« AGAIN: You be the judge: what sentence for Michael Avenatti (and do the guidelines merit any respect)? | Main | Another notable round of new Quick Facts publications from US Sentencing Commission »

July 8, 2021

"Prosecutors, court communities, and policy change: The impact of internal DOJ reforms on federal prosecutorial practices"

Crim12275-fig-0007-mThe title of this post is the title of this important and impressive new empirical federal criminal justice research just published in Criminology and authored by Mona Lynch, Matt Barno and Marisa Omori. Here is the article's abstract:

The current study examines how key internal U.S. Department of Justice (DOJ) policy changes have been translated into front-line prosecutorial practices. Extending courts-as-communities scholarship and research on policy implementation practices, we use U.S. Sentencing Commission data from 2004 to 2019 to model outcomes for several measures of prosecutorial discretion in federal drug trafficking cases, including the use of mandatory minimum charges and prosecutor-endorsed departures, to test the impact of the policy changes on case processing outcomes. We contrast prosecutorial measures with measures that are more impervious to discretionary manipulation, such as criminal history, and those that represent judicial and blended discretion, including judicial departures and final sentence lengths. We find a significant effect of the policy reforms on how prosecutorial tools are used across DOJ policy periods, and we find variation across districts as a function of contextual conditions, consistent with the court communities literature. We also find that a powerful driver of changes in prosecutorial practices during our most recent period is the confirmation of individual Trump-appointed U.S. Attorneys at the district level, suggesting an important theoretical place for midlevel actors in policy translation and implementation.

[Information provided]
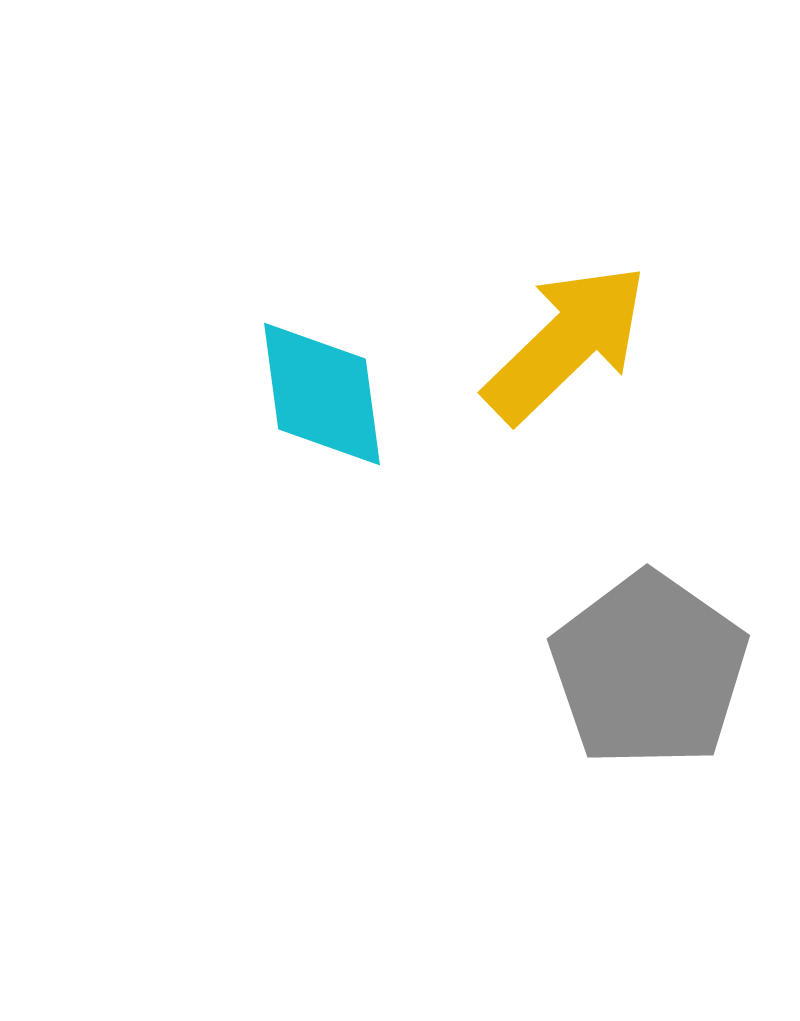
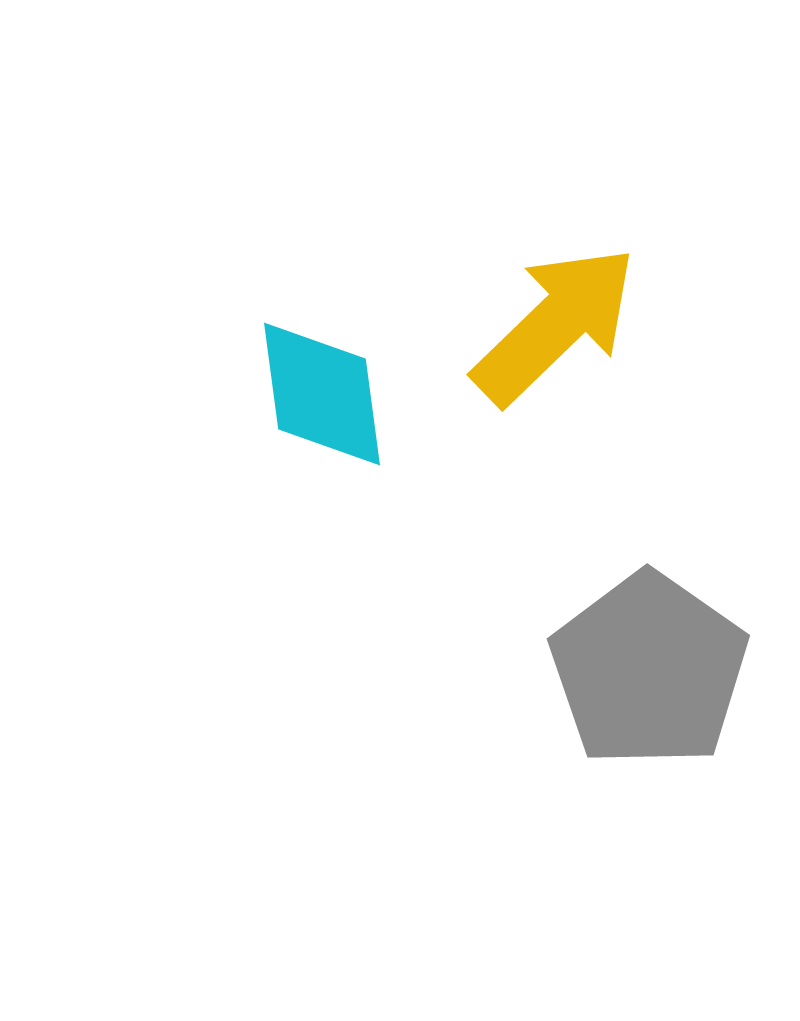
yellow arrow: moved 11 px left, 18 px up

[Instructions]
a: Who are the authors of the Criminology article named in the post about internal DOJ reforms?
b: In the post about internal DOJ reforms, what span of years does the study's U.S. Sentencing Commission data cover?
c: Write the next part of the post about the DOJ reforms study, picking up after its final sentence.

[Answer list]
a: Mona Lynch, Matt Barno, and Marisa Omori

b: 2004 to 2019

c:
This article includes a data set of over 300,000(!) federal drug cases, and the findings are extremely rich and detailed. I have reprinted one of many interesting charts above, and here is the article's concluding paragraphs (without references):

Recent developments call into question whether the existing workgroup dynamics in the federal system that we have documented here — with prosecutors generally pushing for more punitive outcomes, and judges and defense attorneys acting as a counter to this punitiveness — are likely to persist in the future.  Although there was bipartisan Congressional support for the First Step Act, suggesting that the late twentieth-century punitive policies may continue to wane in appeal, the federal criminal system has also undergone significant change, particularly in the judiciary where lifetime appointments prevail.  The Trump administration was extremely active in appointing new judges to existing vacancies, and as a result, nearly a quarter of active federal judges were appointed during his presidency.  Given the conservative political leanings of many of these judges, it is fair to question whether these judges might in fact oppose a move toward less punitive practices among federal prosecutors.

Even if the Biden administration is successful in scaling back punitive policies and installs U.S. Attorneys who are in ideological alignment with such reforms, prosecutorial power is not limitless in determining case outcomes.  Under advisory guidelines, judges have considerable power to sentence above the guidelines, as long as it is within the generous statutory limits that characterize federal criminal law.  In the face of this possibility, federal prosecutors may opt to exercise their most powerful tool—the discretionary decision to file charges, or not.  Thus, should the dynamics shift to where the current roles are reversed, prosecutors could come to rely on their discretion not to charge in those drug cases where they seek to eliminate the chance that those potential defendants receive long sentences.  In any case, as our results suggest, we should expect that any potential future conflicts among federal prosecutors and judges are likely to play out differently across different court contexts, depending on the conditions and make-up of each local district.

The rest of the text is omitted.